Chaos and conflict roiled the Mediterranean in the first century B.C. Against a backdrop of famine, disease and the assassinations of Julius Caesar and other political leaders, the Roman Republic collapsed, and the Roman Empire rose in its place. Social unrest no doubt contributed to that transition — politics can unhinge a society. But so can something arguably more powerful.

Scientists announced evidence that a volcanic eruption in the remote Aleutian Islands, 6,000 miles away from the Italian peninsula, contributed to the demise of the Roman Republic. That eruption — and others before it and since — played a role in changing the course of history.

In recent years, geoscientists, historians and archaeologists have used an amalgam of records — ice cores, historical chronicles and climate modeling — to pinpoint how volcanism affected civilizations like the Roman Republic, Ptolemaic Egypt and pre-Columbian Mesoamerica.

Most historical eruptions have gone unrecorded. But climate scientists, such as Joseph McConnell of the Desert Research Institute in Reno, Nev., are harnessing modern technology to look into the past. Volcanic ash, known as tephra, sometimes hides in ice, and it can be geochemically tied to a specific volcano.

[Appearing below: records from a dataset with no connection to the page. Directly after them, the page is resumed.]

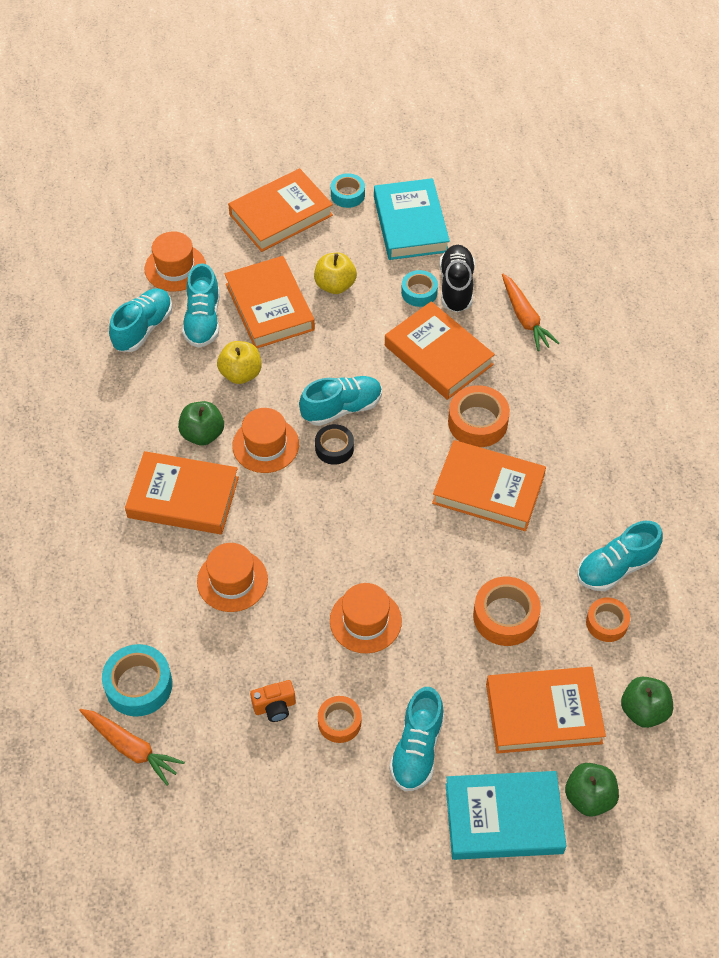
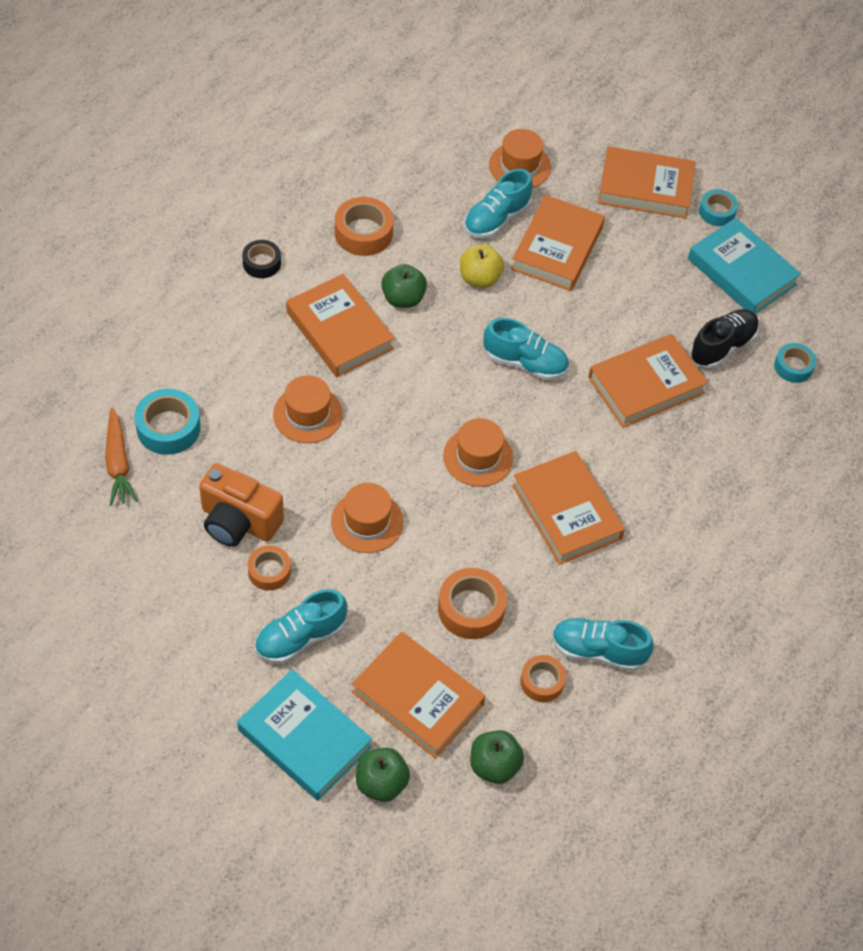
camera: 40 degrees right, 0 degrees up
(143, 328) = (446, 191): turquoise shoe -> none
(265, 445) = (439, 343): orange hat -> orange hat (478, 457)
(275, 707) = (238, 522): orange camera -> orange camera, size x1.94
(334, 448) = (486, 386): black tape -> black tape (261, 263)
(335, 285) = (626, 271): yellow apple -> none
(410, 224) = (741, 272): turquoise book -> turquoise book turned 75 degrees counterclockwise
(419, 292) = (686, 327): turquoise tape -> turquoise tape (793, 367)
(438, 355) = (645, 385): orange book -> orange book turned 60 degrees clockwise
(477, 422) = (617, 458): orange tape -> orange tape (363, 233)
(525, 318) = (750, 414): orange carrot -> none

McConnell and his collaborators designed and built an instrument that melts ice drilled from glaciers and pipes the water into sensors. The sensors pinpoint many substances, including about 30 elements.

In layers of ice corresponding to the early months of 43 B.C., the team spotted large upticks in sulfur — indicative of a past eruption — and, crucially, bits of material that were probably tephra. The timing caught the scientists' attention.

Gill Plunkett, a paleoecologist at Queen's University Belfast, extracted 35 pieces of tephra from the ice and pored over the rock chemistry of likely volcanic suspects. It was Okmok, a volcano in Alaska's Aleutian Islands, that turned out to be the best match. "There are some events that are tricky. With Okmok, there's nothing else that looks like it," Plunkett said.

This eruption was one of the largest of the last few millenniums, McConnell and his team concluded, and the sulfate aerosols it created can temporarily alter Earth's climate.

McConnell and his collaborators estimated that parts of the Mediterranean, roughly 6,000 miles away, would have cooled by as much as 13.3 degrees. "It was bloody cold," he said.

Rain patterns changed as well — some regions would have been drenched by 400% more precipitation than normal, the modeling revealed. That climate shock came at precisely the wrong time, Clark said. "This was a period of Mediterranean-wide political, social and economic upheaval," she said.

These cold, wet conditions would have almost certainly decimated crops, they said. Historical records compiled by Roman writers and philosophers noted food shortages and famines. In 43 B.C., Mark Antony, the Roman military leader, and his army had to subsist on wild fruit, roots, bark and "animals never tasted before," philosopher Plutarch wrote.

For a society reeling from the assassination of Caesar the year before, such trying conditions might have exacerbated social unrest, the researchers concluded. They might even have kick-started transfers of political power that led to the rise of the Roman Empire. "It's an incredible coincidence that it happened exactly in the waning years of the Roman Republic," said McConnell, who published the results in Proceedings of the National Academy of Sciences.